С разрезанной грудью и сосками в хирургическом контейнере рядом с операционным столом. Ирония или сатира? Я помню, как мне позвонила Эсмеральда, ее домработница, и сообщила новость.
– Она умерла во время пластической операции, – ответила я детективу.
– Она делала несколько операций?
– Да.
– Она принимала антидепрессанты?
– Не знаю. Она принимала много обезболивающих препаратов.
– У вас с ней были хорошие отношения? – поинтересовалась собеседница.
– Она была моей матерью, – пожала я плечами.
Кто-то постучал в дверь, и детектив Бергстром вскочила, чтобы открыть замок. Она сказала что-то по-шведски и быстро закрыла дверь за человеком, прервавшим наш разговор.
– Невероятно, – сказала она. – На табличке написано «Не беспокоить», и все равно кто-нибудь обязательно постучит. А как насчет Сэма? – продолжала она. – Как вы считаете, у вас счастливый брак? Он хороший муж?
– Я очень устала, – призналась я.
– Нам осталось разобраться только с одним вопросом. Сэм. Что он за человек?
– Он хороший муж, – сказала я.
– Вспыльчивый?
– Нет.
– Властный?
– Нет.
– Вы уверены? Разве не он привез вас сюда и запер в четырех стенах совсем одну?
– Нет.
– Он производит впечатление очень деспотичного человека. Переезжай сюда, делай это. Рожай ребенка. Сиди дома. Он самолично принимает все решения. Именно он решает, какой должна быть ваша жизнь.

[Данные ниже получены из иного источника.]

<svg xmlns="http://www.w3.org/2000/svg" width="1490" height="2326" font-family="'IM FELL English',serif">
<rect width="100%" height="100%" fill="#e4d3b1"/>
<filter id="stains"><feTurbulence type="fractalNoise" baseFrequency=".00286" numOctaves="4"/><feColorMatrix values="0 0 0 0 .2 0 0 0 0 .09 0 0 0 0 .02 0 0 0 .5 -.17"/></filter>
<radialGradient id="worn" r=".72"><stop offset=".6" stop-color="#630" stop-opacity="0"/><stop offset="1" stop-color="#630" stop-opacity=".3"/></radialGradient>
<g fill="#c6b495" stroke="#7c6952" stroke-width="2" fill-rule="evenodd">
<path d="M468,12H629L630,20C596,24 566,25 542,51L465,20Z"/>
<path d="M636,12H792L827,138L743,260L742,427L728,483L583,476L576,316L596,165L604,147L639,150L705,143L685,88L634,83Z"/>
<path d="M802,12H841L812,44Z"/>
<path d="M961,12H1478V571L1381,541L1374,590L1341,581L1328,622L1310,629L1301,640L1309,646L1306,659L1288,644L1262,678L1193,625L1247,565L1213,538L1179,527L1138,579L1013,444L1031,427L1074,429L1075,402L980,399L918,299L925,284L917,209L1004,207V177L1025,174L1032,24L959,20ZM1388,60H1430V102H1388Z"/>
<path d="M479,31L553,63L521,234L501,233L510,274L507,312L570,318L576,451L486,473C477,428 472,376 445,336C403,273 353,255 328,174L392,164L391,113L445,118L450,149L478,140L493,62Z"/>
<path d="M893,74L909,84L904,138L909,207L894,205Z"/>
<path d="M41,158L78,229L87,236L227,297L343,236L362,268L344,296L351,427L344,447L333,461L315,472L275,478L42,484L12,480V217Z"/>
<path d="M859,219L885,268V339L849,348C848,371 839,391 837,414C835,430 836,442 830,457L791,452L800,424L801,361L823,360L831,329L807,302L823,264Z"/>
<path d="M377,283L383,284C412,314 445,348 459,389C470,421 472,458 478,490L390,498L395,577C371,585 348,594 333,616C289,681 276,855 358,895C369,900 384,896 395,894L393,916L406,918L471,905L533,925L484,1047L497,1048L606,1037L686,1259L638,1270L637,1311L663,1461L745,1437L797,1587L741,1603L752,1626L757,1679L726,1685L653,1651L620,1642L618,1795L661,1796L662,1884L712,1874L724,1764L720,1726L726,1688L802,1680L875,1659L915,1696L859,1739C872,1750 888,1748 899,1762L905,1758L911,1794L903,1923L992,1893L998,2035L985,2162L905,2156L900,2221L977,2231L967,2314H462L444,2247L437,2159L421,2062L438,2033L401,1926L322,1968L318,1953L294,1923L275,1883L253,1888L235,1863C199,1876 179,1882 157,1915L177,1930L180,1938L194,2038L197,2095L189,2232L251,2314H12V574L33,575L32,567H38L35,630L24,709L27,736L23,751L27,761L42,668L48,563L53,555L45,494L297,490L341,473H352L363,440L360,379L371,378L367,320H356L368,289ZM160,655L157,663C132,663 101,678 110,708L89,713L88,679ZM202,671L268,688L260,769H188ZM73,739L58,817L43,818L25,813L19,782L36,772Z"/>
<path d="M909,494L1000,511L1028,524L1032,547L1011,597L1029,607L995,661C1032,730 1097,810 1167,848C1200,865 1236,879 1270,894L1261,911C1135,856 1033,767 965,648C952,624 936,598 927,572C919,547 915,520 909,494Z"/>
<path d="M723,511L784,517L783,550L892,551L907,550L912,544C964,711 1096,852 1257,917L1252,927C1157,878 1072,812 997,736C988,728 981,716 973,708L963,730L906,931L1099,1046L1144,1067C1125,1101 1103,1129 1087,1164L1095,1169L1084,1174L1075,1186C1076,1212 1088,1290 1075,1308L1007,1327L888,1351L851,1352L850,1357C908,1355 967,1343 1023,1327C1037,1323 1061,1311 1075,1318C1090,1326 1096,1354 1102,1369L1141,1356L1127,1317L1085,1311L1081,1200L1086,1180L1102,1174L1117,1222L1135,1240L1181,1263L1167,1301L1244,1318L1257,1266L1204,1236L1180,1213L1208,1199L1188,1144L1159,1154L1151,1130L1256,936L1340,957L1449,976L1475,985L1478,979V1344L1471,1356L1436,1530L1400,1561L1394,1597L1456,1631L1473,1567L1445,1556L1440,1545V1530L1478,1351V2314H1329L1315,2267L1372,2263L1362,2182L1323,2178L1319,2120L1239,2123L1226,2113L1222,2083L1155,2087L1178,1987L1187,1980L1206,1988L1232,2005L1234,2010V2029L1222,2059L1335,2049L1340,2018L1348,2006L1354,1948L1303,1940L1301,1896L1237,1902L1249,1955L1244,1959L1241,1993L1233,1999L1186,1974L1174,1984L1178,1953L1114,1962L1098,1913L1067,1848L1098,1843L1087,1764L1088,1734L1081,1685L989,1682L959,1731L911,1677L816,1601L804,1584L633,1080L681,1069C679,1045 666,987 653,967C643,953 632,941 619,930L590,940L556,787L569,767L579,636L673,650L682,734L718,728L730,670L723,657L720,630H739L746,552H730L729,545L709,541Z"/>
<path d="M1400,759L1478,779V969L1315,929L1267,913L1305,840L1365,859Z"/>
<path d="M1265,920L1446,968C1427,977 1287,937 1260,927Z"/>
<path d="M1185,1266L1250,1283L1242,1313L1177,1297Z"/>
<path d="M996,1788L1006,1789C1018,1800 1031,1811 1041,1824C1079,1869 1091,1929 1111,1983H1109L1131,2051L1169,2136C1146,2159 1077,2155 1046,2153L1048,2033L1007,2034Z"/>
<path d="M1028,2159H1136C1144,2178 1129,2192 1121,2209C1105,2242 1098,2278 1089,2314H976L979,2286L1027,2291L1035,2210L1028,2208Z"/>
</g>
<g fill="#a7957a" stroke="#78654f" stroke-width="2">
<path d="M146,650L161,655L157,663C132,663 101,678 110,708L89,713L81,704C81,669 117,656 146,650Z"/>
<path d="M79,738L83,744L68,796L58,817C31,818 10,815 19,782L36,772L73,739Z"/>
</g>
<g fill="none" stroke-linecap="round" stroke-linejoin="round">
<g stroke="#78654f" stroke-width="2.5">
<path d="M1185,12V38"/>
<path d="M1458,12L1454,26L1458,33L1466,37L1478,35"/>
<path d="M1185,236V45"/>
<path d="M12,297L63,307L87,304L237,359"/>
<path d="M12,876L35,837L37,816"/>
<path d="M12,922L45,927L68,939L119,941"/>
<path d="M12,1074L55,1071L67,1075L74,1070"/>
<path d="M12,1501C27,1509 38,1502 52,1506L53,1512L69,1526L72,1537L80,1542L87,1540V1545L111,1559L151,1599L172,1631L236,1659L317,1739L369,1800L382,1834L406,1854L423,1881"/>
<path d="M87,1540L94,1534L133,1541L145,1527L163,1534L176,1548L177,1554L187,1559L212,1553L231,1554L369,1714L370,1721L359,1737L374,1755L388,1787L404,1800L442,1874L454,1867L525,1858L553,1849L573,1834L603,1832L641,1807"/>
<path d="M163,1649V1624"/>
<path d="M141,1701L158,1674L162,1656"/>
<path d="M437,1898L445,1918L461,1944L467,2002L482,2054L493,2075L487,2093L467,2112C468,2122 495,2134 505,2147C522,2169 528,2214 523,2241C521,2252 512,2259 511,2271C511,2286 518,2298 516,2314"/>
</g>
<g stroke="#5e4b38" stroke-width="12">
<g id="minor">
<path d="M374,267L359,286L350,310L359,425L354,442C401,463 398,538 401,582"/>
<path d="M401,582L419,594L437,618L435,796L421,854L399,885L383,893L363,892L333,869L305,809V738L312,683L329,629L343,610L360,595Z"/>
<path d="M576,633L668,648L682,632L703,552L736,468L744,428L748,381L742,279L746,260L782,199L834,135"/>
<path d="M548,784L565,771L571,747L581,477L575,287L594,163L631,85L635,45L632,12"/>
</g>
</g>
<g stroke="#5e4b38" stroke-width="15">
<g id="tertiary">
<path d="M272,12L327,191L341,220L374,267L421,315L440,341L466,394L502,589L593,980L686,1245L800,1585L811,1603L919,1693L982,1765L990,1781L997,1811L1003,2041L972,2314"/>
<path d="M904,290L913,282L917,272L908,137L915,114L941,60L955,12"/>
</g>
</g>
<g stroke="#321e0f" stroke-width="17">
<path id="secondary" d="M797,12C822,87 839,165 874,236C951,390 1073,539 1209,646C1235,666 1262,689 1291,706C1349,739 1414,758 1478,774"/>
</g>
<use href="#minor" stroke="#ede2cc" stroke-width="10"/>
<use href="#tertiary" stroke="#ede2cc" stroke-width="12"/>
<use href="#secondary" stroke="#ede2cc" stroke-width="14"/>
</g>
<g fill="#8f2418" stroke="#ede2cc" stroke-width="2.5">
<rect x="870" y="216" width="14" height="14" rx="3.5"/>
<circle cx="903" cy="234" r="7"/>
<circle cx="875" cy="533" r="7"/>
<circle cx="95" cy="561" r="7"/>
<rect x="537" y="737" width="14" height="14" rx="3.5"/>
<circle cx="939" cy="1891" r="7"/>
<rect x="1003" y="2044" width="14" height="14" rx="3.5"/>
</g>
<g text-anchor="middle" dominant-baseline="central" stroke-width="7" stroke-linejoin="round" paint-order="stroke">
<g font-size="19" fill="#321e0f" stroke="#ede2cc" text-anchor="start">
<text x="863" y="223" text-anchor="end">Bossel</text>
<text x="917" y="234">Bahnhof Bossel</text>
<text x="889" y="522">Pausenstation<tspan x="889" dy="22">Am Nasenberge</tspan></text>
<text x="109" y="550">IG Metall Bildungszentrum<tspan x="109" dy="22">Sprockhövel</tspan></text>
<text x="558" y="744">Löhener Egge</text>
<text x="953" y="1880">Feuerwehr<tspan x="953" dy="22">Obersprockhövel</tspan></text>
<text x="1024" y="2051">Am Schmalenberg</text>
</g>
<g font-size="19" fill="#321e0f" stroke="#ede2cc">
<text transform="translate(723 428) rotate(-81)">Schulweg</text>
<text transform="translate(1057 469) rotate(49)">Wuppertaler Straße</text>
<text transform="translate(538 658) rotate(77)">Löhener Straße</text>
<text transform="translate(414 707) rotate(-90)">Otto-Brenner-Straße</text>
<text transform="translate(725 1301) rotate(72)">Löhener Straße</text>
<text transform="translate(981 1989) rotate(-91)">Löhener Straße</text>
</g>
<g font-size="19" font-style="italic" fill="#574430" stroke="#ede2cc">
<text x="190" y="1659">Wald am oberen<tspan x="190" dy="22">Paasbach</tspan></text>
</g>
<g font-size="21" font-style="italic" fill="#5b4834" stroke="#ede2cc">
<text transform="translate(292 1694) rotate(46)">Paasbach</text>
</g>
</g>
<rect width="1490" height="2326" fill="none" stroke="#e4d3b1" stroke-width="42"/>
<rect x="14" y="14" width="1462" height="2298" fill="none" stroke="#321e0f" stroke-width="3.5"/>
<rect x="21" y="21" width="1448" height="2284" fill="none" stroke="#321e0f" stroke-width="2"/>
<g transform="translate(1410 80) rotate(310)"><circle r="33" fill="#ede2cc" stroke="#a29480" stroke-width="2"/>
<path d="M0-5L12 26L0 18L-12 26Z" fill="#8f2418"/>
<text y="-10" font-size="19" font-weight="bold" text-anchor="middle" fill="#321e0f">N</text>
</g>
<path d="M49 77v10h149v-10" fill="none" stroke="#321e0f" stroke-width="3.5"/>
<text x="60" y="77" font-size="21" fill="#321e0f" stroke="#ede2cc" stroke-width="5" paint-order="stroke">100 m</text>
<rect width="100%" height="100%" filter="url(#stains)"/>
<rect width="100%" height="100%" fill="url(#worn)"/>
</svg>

– Нет, – возразила я. – Нет!
Она пытливо заглянула мне в глаза. А потом сделала какую-то пометку в своем блокноте. Потом глотнула воды из своей бутылки.
– Мерри, знаете, что я думаю? Я думаю, дело было так: Сэм загулял со своей студенткой, его выгнали с работы. Он пакует вещи, хватает вас и отправляет в богом забытую Швецию. А потом бросает вас на весь день одну с новорожденным ребенком. Ни друзей, ни помощи. Все незнакомое, все чужое вокруг. И ребенок становится для вас западней. Уехать вы не можете. Сэм вам не разрешит, верно?
Ее глаза блестели. Подмышки ее пиджака взмокли от пота. Она весь день отчаянно потеет.
– И знаете, что у вас появляется? – Она наклонилась вперед, так что ее лицо оказалось прямо перед моим. – У вас появляется мотив, – закончила она.